Problem requirements:
Only one stretch of the data below should be repeated: the lines from the line containing "none; stroke-linecap: round;" through the line containing "#b6babf; stroke-width: 36", inclusive, exactly as they are.

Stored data
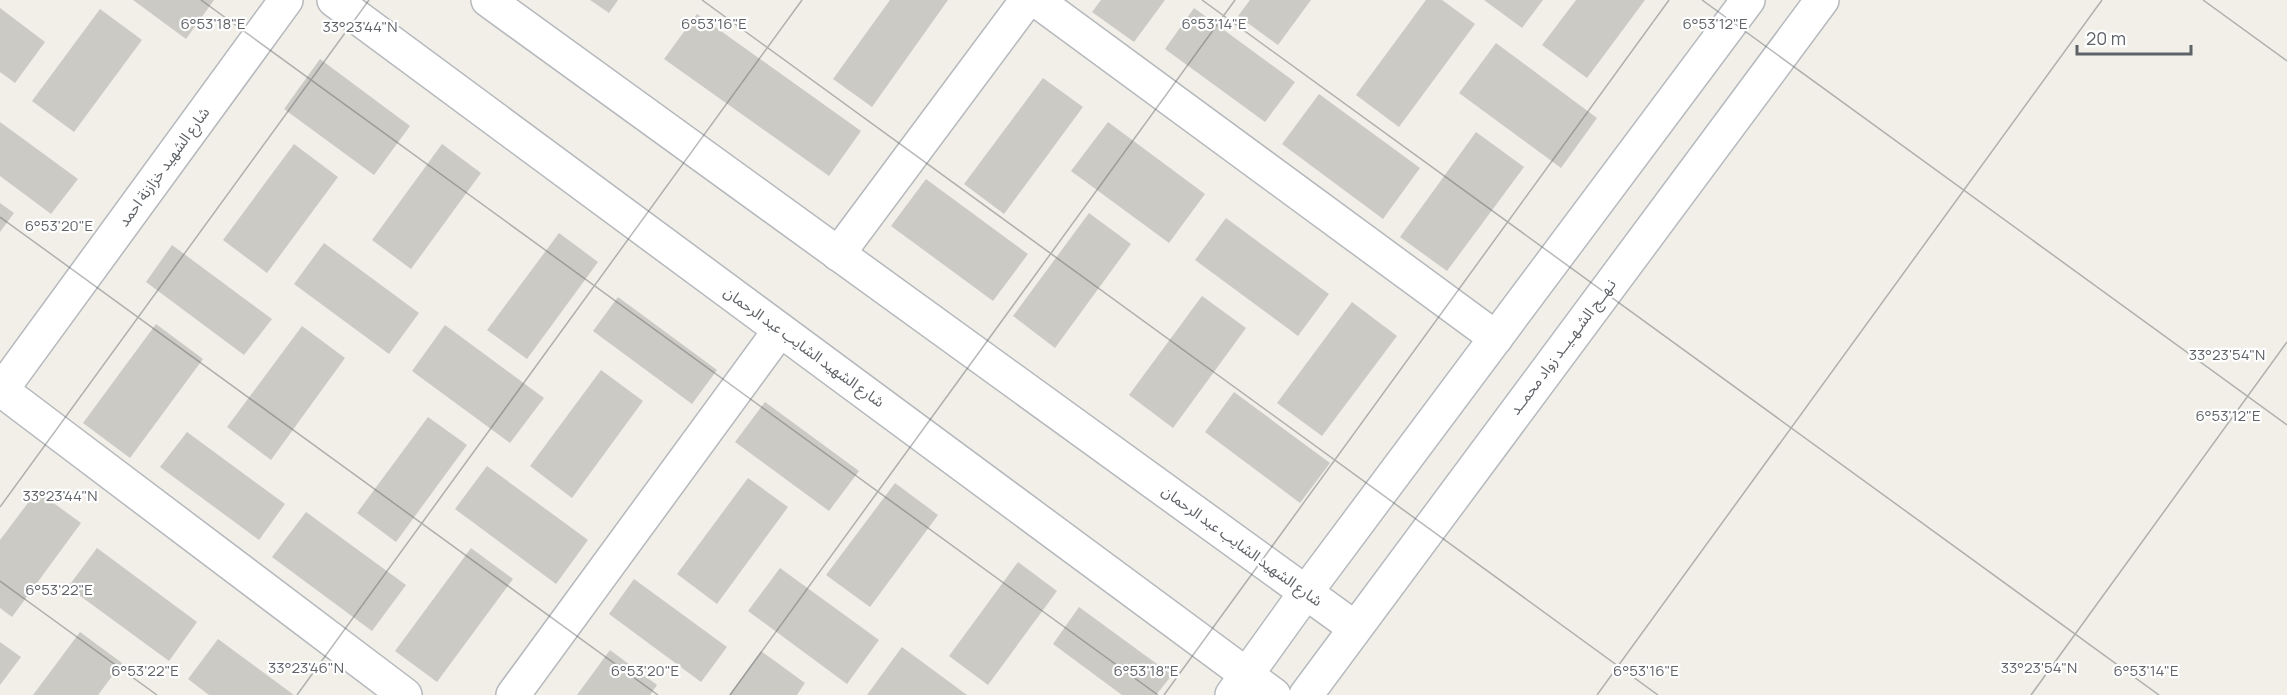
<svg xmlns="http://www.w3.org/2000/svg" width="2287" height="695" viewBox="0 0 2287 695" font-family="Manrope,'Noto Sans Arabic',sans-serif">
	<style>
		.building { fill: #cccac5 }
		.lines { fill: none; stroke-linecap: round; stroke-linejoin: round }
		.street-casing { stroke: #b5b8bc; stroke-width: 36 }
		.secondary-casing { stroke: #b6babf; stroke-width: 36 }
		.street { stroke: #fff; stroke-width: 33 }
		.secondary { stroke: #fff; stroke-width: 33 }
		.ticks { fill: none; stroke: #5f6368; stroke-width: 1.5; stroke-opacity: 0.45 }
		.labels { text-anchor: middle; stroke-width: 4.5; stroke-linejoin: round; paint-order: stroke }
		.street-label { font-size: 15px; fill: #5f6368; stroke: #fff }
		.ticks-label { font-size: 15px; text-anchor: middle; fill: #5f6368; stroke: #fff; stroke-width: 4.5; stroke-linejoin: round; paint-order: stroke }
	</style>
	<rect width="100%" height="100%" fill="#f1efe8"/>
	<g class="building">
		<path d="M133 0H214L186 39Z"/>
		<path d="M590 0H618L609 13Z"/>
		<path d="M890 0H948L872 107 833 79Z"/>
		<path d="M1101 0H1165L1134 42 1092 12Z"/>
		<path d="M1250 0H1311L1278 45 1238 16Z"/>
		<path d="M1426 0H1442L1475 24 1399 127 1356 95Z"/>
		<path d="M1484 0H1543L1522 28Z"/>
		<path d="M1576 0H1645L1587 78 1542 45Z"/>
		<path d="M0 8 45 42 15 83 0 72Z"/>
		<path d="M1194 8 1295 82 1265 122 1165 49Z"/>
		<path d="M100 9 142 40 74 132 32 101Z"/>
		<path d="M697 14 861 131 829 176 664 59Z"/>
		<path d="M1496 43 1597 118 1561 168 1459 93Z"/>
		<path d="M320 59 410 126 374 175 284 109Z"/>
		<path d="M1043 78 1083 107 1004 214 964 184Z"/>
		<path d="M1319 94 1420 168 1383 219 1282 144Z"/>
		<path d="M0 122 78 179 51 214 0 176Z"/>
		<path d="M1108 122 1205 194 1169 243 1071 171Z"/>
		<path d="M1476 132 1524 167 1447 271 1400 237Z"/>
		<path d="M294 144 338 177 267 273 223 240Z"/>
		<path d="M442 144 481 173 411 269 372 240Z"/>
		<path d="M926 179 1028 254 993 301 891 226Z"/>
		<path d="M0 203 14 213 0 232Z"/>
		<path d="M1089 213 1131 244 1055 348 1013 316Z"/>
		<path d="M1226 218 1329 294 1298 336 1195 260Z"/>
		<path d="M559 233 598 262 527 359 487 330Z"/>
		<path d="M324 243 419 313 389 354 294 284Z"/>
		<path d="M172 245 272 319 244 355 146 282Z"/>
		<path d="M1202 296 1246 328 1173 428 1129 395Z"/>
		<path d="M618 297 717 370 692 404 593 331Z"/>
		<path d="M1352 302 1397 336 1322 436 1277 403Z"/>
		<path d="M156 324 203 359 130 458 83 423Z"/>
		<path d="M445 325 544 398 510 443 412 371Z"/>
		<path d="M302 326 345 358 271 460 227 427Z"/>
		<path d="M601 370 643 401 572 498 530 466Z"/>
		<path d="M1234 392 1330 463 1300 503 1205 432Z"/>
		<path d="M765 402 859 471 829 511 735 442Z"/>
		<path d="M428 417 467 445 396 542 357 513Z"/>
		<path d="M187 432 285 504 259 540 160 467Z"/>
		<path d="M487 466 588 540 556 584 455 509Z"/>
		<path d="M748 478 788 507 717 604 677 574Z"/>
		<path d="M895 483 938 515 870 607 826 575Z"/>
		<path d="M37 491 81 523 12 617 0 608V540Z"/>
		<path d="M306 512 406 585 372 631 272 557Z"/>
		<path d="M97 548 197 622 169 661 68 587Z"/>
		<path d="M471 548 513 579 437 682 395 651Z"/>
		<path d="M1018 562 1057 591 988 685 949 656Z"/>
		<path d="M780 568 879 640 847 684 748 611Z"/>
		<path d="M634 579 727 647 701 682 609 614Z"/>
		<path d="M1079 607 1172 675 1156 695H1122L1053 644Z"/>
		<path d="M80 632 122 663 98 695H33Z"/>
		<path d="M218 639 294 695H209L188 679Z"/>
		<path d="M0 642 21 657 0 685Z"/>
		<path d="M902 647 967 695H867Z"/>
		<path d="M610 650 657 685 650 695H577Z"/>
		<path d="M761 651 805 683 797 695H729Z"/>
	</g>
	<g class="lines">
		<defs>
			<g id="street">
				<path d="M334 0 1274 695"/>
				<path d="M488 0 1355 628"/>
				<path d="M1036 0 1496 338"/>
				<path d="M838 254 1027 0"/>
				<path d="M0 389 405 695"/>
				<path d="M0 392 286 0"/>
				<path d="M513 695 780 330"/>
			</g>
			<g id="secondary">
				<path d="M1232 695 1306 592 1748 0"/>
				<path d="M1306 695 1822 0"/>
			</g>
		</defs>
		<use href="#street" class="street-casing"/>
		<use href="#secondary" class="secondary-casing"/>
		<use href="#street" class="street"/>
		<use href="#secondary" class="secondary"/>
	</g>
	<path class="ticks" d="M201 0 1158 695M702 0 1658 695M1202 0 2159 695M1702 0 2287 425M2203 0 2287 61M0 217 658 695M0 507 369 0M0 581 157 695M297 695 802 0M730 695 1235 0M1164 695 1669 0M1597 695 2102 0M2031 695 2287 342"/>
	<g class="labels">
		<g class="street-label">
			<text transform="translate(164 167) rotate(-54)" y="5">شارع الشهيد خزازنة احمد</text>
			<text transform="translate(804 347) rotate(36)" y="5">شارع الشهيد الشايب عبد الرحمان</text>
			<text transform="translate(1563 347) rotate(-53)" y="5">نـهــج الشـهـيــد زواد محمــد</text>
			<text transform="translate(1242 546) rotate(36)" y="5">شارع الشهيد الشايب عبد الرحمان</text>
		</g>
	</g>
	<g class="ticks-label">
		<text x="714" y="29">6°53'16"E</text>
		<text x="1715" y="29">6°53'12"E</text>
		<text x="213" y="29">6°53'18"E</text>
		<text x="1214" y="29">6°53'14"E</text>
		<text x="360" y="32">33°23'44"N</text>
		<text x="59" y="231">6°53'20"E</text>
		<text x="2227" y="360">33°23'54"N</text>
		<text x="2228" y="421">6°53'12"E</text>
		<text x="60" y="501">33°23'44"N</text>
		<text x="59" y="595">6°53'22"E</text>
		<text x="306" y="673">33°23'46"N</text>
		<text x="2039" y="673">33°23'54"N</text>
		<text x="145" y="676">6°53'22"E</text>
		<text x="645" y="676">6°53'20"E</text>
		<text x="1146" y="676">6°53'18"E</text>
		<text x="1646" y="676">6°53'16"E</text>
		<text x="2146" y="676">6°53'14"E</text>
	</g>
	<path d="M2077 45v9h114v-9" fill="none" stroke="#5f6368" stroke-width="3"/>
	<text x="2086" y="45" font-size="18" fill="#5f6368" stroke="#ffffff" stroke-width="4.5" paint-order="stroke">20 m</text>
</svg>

==

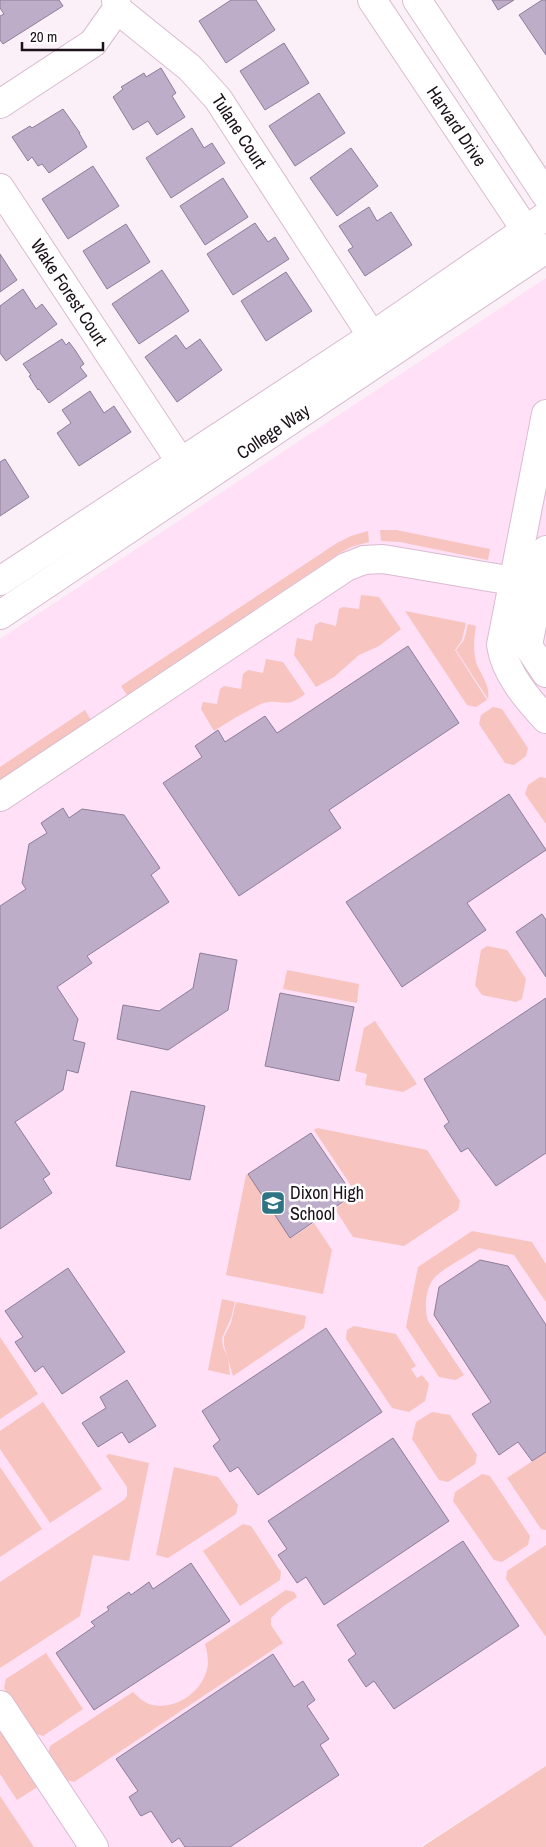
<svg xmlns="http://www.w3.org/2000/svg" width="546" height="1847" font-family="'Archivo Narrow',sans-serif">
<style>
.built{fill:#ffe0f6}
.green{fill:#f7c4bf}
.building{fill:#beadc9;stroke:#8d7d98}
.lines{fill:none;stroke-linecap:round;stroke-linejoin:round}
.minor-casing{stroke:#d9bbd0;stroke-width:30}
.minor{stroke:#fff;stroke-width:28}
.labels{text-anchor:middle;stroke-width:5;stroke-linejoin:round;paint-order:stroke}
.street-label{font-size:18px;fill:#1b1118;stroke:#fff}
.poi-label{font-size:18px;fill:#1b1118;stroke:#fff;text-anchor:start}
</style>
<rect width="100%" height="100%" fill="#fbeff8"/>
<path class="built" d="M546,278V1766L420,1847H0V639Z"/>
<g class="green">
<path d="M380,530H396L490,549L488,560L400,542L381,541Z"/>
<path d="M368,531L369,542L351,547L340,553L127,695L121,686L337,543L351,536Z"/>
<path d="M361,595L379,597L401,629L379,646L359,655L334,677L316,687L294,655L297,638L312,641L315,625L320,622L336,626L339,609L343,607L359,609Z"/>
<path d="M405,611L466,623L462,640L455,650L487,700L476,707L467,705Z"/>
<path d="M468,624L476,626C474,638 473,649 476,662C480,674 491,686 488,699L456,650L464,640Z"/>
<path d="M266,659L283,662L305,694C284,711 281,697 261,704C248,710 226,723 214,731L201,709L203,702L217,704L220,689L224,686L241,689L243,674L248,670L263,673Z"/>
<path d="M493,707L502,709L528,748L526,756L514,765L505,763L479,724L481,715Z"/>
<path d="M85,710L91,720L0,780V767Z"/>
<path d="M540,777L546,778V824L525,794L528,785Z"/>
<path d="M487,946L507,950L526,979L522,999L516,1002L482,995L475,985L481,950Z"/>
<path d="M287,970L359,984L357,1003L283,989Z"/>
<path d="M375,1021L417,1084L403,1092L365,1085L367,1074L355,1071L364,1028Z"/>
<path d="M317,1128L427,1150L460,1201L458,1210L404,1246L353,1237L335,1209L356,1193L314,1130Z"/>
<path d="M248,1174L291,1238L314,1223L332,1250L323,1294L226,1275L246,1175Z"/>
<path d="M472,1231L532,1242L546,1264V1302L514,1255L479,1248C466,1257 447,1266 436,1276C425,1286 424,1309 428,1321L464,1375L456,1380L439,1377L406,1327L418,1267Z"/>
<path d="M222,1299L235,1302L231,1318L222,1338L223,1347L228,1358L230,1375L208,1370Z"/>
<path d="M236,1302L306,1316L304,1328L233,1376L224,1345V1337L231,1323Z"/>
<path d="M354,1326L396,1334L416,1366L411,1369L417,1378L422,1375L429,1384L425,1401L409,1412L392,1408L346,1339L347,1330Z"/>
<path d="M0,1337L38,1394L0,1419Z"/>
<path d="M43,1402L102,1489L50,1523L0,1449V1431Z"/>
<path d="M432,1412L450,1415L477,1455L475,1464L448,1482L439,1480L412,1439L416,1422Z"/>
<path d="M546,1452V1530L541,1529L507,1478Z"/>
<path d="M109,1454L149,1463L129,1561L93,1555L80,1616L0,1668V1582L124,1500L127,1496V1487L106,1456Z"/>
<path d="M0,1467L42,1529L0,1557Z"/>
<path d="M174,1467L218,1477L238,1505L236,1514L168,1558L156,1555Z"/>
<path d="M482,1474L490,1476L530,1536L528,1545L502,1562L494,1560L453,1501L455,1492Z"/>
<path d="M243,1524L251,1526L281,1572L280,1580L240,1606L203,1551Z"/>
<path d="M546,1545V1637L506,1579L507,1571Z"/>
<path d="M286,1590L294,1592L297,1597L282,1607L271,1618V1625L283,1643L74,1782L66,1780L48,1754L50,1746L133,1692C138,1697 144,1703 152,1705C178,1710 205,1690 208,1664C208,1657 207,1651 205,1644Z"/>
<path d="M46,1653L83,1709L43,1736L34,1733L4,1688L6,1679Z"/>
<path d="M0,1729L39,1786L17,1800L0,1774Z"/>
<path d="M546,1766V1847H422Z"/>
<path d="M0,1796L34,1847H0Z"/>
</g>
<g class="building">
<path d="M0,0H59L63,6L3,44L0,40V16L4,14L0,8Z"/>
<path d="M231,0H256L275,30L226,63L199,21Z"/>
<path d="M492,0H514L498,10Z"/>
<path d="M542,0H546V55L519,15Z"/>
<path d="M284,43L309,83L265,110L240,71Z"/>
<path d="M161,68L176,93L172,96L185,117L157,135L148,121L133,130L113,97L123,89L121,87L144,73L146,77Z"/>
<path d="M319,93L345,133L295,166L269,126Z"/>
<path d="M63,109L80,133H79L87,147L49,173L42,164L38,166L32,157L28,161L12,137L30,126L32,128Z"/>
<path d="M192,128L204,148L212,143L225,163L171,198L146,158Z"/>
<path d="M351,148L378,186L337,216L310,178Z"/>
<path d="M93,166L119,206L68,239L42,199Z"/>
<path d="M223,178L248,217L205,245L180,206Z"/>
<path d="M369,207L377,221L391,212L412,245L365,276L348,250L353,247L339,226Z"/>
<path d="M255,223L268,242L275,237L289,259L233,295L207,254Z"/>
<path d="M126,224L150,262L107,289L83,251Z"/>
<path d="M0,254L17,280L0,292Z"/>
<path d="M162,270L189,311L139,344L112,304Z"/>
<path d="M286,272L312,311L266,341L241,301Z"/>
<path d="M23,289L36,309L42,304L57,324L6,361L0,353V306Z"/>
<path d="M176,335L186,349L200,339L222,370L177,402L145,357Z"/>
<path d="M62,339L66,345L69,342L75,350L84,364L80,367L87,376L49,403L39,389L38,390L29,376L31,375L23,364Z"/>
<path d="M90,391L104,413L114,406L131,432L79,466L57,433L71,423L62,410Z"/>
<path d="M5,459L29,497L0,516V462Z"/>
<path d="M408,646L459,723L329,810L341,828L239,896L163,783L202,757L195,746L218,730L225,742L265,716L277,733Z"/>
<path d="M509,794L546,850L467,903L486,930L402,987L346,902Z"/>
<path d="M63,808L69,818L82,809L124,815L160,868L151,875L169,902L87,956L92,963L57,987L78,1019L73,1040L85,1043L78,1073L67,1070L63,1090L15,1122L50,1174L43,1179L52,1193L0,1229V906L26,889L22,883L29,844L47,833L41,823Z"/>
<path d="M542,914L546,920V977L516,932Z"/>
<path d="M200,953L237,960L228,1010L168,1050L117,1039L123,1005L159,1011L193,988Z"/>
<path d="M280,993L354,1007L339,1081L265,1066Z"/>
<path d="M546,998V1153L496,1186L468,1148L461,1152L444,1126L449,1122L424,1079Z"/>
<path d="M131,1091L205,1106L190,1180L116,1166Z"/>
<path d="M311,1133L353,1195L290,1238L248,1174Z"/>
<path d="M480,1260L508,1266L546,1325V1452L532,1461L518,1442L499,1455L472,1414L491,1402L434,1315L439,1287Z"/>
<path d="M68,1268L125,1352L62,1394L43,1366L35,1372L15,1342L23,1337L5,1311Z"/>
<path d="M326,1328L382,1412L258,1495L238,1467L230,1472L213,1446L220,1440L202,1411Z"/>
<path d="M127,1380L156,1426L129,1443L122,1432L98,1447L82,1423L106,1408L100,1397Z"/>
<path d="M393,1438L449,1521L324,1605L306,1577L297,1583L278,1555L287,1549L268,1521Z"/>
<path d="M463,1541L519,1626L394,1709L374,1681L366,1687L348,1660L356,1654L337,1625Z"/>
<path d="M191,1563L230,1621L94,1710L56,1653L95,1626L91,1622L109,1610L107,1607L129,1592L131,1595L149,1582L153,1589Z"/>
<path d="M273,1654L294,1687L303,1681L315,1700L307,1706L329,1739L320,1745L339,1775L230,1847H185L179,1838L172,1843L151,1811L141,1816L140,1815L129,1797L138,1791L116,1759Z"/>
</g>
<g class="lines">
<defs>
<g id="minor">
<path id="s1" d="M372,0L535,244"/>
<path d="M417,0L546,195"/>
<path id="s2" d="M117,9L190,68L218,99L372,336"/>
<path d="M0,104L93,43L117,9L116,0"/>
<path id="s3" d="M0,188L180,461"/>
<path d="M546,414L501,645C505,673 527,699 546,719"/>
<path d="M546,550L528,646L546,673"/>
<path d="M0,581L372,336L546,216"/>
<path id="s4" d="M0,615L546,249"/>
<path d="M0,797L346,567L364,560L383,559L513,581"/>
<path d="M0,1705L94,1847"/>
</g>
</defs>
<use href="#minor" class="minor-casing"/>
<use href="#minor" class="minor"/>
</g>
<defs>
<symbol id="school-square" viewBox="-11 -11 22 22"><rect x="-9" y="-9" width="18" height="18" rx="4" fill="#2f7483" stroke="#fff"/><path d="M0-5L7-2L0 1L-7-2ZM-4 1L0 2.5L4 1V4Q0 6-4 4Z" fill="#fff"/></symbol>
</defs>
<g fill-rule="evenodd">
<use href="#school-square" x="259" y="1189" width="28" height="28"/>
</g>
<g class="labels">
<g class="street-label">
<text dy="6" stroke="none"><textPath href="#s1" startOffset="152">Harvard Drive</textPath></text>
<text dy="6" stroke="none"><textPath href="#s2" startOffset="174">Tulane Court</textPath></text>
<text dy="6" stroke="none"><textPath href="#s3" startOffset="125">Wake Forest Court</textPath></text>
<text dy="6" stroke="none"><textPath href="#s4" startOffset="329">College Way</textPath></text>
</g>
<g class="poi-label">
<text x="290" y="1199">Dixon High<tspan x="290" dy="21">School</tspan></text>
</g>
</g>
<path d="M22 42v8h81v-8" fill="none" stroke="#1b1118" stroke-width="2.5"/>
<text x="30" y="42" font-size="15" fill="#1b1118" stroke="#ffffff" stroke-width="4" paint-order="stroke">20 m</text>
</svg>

Solution for this task:
		.lines { fill: none; stroke-linecap: round; stroke-linejoin: round }
		.street-casing { stroke: #b5b8bc; stroke-width: 36 }
		.secondary-casing { stroke: #b6babf; stroke-width: 36 }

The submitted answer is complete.